Currently, while following a ‘wait and see approach,’ China is gradually moving away from its earlier stance of opposition. With new initiatives spearheaded by China like the Asian Infrastructure Investment Bank (AIIIB) and the three party economic agreement involving South Korea and Japan, the politico-economic struggle has only intensified. Furthermore, the Regional Comprehensive Economic Partnership (RCEP), which involves China, Japan, South Korea, New Zealand, Australia and ASEAN members has been viewed as a possible rival Asia-Pacific trade agreement. The possibility of China eventually joining the TPP is far-fetched and premature it underlies the strategic significance of the TPP for the United States but also for all the states of the region.
The Road Ahead
Currently, the TPP is yet to be executed by the member states as the ratification procedure of the agreement are pending. The country to watch for in this whole process is America. Since the very beginning, the debate on the TPP saw surprising supporters and critiques in the United States. President Obama’s own Democratic Party has seen a split division over the agreement, whereas the Republicans have more often than not supported it. The possibility of having a vote on the TPP in the US Congress is mixed. As the political atmosphere in America is turning intense due to the upcoming Presidential election in November, the TPP has ignited opposition by the presidential candidates.
The other country whose ratification is crucial for the agreement is Japan. Though the Japanese government has initiated the ratification process, the process might take more time than expected. The TPP agreement will enter into force 60 days after all 12 member countries ratify it.
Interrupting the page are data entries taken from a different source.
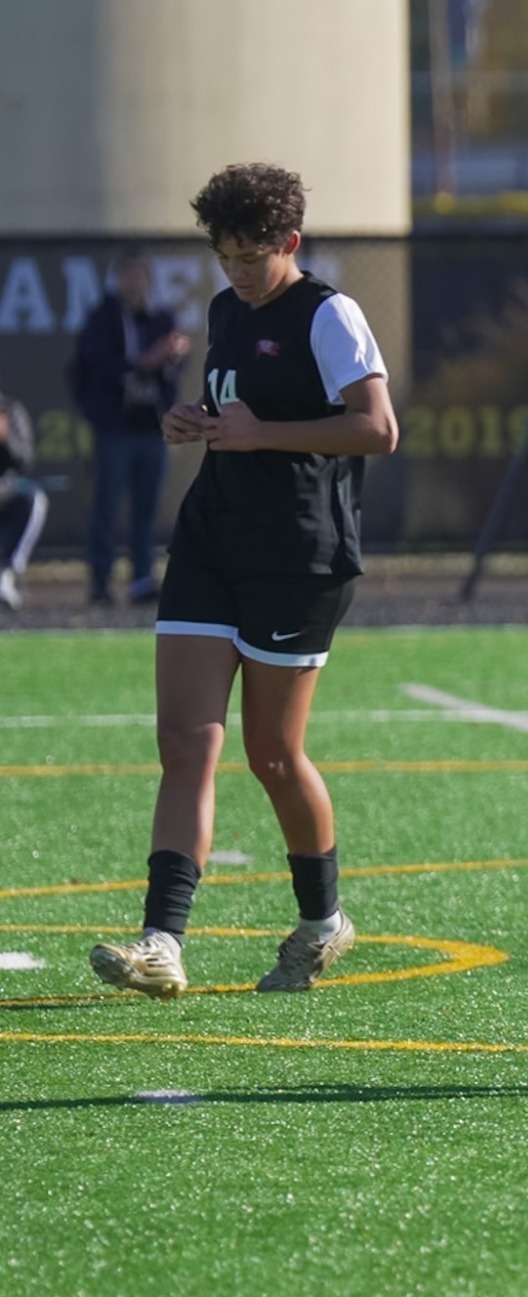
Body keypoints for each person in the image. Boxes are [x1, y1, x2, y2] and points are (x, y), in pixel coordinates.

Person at [88, 163, 397, 999]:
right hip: (210, 542)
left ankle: (322, 919)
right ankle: (162, 940)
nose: (235, 273)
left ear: (289, 244)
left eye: (250, 257)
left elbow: (378, 427)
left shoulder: (331, 314)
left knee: (272, 754)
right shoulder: (229, 309)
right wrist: (192, 421)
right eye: (223, 256)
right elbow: (233, 409)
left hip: (298, 558)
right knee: (187, 741)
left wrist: (261, 434)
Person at [74, 249, 190, 605]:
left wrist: (172, 356)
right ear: (117, 279)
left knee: (146, 506)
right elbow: (98, 365)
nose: (134, 282)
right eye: (127, 275)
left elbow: (171, 369)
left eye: (140, 274)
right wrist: (142, 362)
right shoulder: (102, 318)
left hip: (151, 425)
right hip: (115, 426)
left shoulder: (160, 317)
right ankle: (100, 579)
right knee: (107, 504)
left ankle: (142, 578)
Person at [0, 383, 48, 611]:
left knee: (32, 499)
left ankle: (6, 573)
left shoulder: (9, 409)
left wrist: (5, 436)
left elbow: (24, 459)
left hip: (3, 488)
If all member nations have not ratified it after two years, it will take effect 60 days after it is ratified by at least six countries accounting for 85% of the combined gross domestic product of the 12 signatories. In practice, this means both the US and Japan must ratify the agreement.
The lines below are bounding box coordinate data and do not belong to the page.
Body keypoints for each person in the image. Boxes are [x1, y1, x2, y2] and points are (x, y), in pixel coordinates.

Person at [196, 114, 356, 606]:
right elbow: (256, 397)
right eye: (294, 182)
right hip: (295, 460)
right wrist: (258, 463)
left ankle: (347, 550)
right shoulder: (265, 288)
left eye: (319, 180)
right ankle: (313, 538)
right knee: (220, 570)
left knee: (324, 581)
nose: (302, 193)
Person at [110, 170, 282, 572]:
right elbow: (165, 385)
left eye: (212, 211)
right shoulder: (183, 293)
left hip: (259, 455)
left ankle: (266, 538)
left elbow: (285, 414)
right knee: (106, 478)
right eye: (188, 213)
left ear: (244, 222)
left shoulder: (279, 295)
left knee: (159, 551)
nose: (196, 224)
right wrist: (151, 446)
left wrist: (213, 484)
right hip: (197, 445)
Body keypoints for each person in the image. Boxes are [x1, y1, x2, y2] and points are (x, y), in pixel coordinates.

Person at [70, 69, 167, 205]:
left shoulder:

Even though in the current context there are 12 members of the TPP, many more countries namely South Korea, Indonesia, the Philippines, Thailand, Laos, and Taiwan have informally shown interest in wanting to be part of the deal. After Japan’s inclusion in the TPP (South Korea’s biggest economic competitor), Seoul expressed interest in being first in line when a second tier of members is to be admitted in TPP. South Korea’s interest in joining has in turn lit a fire under its fierce competitor, Taiwan, equally anxious to get in. The Philippines, too hopes to join the agreement in order to give impetus to its domestic reforms.
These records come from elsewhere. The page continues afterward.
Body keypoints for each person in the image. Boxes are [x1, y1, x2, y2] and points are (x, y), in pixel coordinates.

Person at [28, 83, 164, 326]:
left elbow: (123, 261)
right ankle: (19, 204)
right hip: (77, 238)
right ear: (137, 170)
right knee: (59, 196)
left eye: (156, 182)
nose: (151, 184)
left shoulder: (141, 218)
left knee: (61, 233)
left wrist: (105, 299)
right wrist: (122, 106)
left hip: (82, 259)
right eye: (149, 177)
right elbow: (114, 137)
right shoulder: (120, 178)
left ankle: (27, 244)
The future of the TPP is difficult to predict at this point of time. With a politically divided America and a cautious Japan, the final agreement might see some countries backing out. Though the agreement is predicted to be an economic milestone for its members, its critics have equally stressed its downfall. The final fate of this one of a kind trade agreement will be realized two years from now, up until then it’s a domestic struggle for the potential member states.